Espressif's Latest ESP-SR Speech Recognition Library Boosts Accuracy and Optimizes Memory Usage
The library's latest release brings improved documentation, support for the ESP32-S3, ESP32-S2, and ESP32-C3, and custom keyword creation.
Espressif has launched a new version of its ESP-SR speech recognition library for the ESP32 microcontroller range, now offering better accuracy and a reduction in memory usage — plus support for custom keywords in voice control applications.
"We're excited to announce the release of ESP-SR v1.2.0, an advanced version of Espressif's Speech Recognition Library," writes Espressif's Sun Xiangyu of the new library release. "This update brings five significant enhancements to the previous version and is designed specifically for the ESP32-S3 microcontroller platforms."
The first of these improvements is accuracy: Espressif claims that the accuracy of on-device speech recognition using the library has been "substantially increased," pointing to a word error rate of nine percent and a response accuracy rate for speech commands of up to 96.8 per cent for spoken English.
Some of this improved accuracy comes from the second of the claimed improvements: enhanced noise reduction, which does a better job of separating speech from background noise than earlier releases.

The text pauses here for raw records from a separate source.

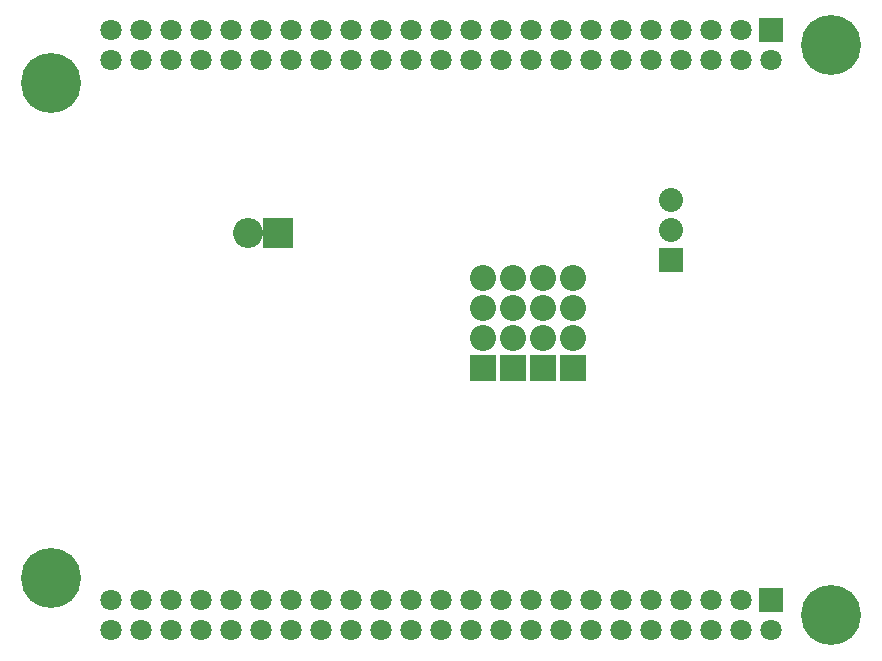
<source format=gbr>
G04 #@! TF.FileFunction,Soldermask,Bot*
%FSLAX46Y46*%
G04 Gerber Fmt 4.6, Leading zero omitted, Abs format (unit mm)*
G04 Created by KiCad (PCBNEW (after 2015-mar-04 BZR unknown)-product) date 6/8/2017 9:50:04 AM*
%MOMM*%
G01*
G04 APERTURE LIST*
%ADD10C,0.150000*%
%ADD11R,2.032000X2.032000*%
%ADD12C,2.032000*%
%ADD13C,5.080000*%
%ADD14R,2.159000X2.159000*%
%ADD15C,1.808480*%
%ADD16R,2.540000X2.540000*%
%ADD17O,2.540000X2.540000*%
%ADD18R,2.208000X2.208000*%
%ADD19O,2.208000X2.208000*%
G04 APERTURE END LIST*
D10*
D11*
X58166000Y-21336000D03*
D12*
X58166000Y-18796000D03*
X58166000Y-16256000D03*
D13*
X5715000Y-6350000D03*
X71755000Y-3175000D03*
X71755000Y-51435000D03*
X5715000Y-48260000D03*
D14*
X66675000Y-1905000D03*
D15*
X66675000Y-4445000D03*
X64135000Y-1905000D03*
X64135000Y-4445000D03*
X61595000Y-1905000D03*
X61595000Y-4445000D03*
X59055000Y-1905000D03*
X59055000Y-4445000D03*
X56515000Y-1905000D03*
X56515000Y-4445000D03*
X53975000Y-1905000D03*
X53975000Y-4445000D03*
X51435000Y-1905000D03*
X51435000Y-4445000D03*
X48895000Y-1905000D03*
X48895000Y-4445000D03*
X46355000Y-1905000D03*
X46355000Y-4445000D03*
X43815000Y-1905000D03*
X43815000Y-4445000D03*
X41275000Y-1905000D03*
X41275000Y-4445000D03*
X38735000Y-1905000D03*
X38735000Y-4445000D03*
X36195000Y-1905000D03*
X36195000Y-4445000D03*
X33655000Y-1905000D03*
X33655000Y-4445000D03*
X31115000Y-1905000D03*
X31115000Y-4445000D03*
X28575000Y-1905000D03*
X28575000Y-4445000D03*
X26035000Y-1905000D03*
X26035000Y-4445000D03*
X23495000Y-1905000D03*
X23495000Y-4445000D03*
X20955000Y-1905000D03*
X20955000Y-4445000D03*
X18415000Y-1905000D03*
X18415000Y-4445000D03*
X15875000Y-1905000D03*
X15875000Y-4445000D03*
X13335000Y-1905000D03*
X13335000Y-4445000D03*
X10795000Y-1905000D03*
X10795000Y-4445000D03*
D14*
X66675000Y-50165000D03*
D15*
X66675000Y-52705000D03*
X64135000Y-50165000D03*
X64135000Y-52705000D03*
X61595000Y-50165000D03*
X61595000Y-52705000D03*
X59055000Y-50165000D03*
X59055000Y-52705000D03*
X56515000Y-50165000D03*
X56515000Y-52705000D03*
X53975000Y-50165000D03*
X53975000Y-52705000D03*
X51435000Y-50165000D03*
X51435000Y-52705000D03*
X48895000Y-50165000D03*
X48895000Y-52705000D03*
X46355000Y-50165000D03*
X46355000Y-52705000D03*
X43815000Y-50165000D03*
X43815000Y-52705000D03*
X41275000Y-50165000D03*
X41275000Y-52705000D03*
X38735000Y-50165000D03*
X38735000Y-52705000D03*
X36195000Y-50165000D03*
X36195000Y-52705000D03*
X33655000Y-50165000D03*
X33655000Y-52705000D03*
X31115000Y-50165000D03*
X31115000Y-52705000D03*
X28575000Y-50165000D03*
X28575000Y-52705000D03*
X26035000Y-50165000D03*
X26035000Y-52705000D03*
X23495000Y-50165000D03*
X23495000Y-52705000D03*
X20955000Y-50165000D03*
X20955000Y-52705000D03*
X18415000Y-50165000D03*
X18415000Y-52705000D03*
X15875000Y-50165000D03*
X15875000Y-52705000D03*
X13335000Y-50165000D03*
X13335000Y-52705000D03*
X10795000Y-50165000D03*
X10795000Y-52705000D03*
D16*
X24892000Y-19050000D03*
D17*
X22352000Y-19050000D03*
D18*
X49911000Y-30480000D03*
D19*
X49911000Y-27940000D03*
X49911000Y-25400000D03*
X49911000Y-22860000D03*
D18*
X47371000Y-30480000D03*
D19*
X47371000Y-27940000D03*
X47371000Y-25400000D03*
X47371000Y-22860000D03*
D18*
X44831000Y-30480000D03*
D19*
X44831000Y-27940000D03*
X44831000Y-25400000D03*
X44831000Y-22860000D03*
D18*
X42291000Y-30480000D03*
D19*
X42291000Y-27940000D03*
X42291000Y-25400000D03*
X42291000Y-22860000D03*
M02*

</source>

The third enhancement is in support for custom keywords for voice command recognition, rather than being limited to the pre-set keywords offered by Espressif.
The final improvements are new and more comprehensive documentation, designed to better ease newcomers into the library's use, and optimizations which reduce the library's memory usage — leaving more resources available for other tasks running on the same hardware.
The new library supports the base ESP32 family, the ESP32-S3, and the ESP32-S2 and ESP32-C3 — though while speech recognition is available in Chinese and English on all devices, the library's support for text-to-speech was limited to Chinese at the time of writing.
The new ESP-SR release is now available on GitHub, along with the source code under a permissive variant of the MIT license.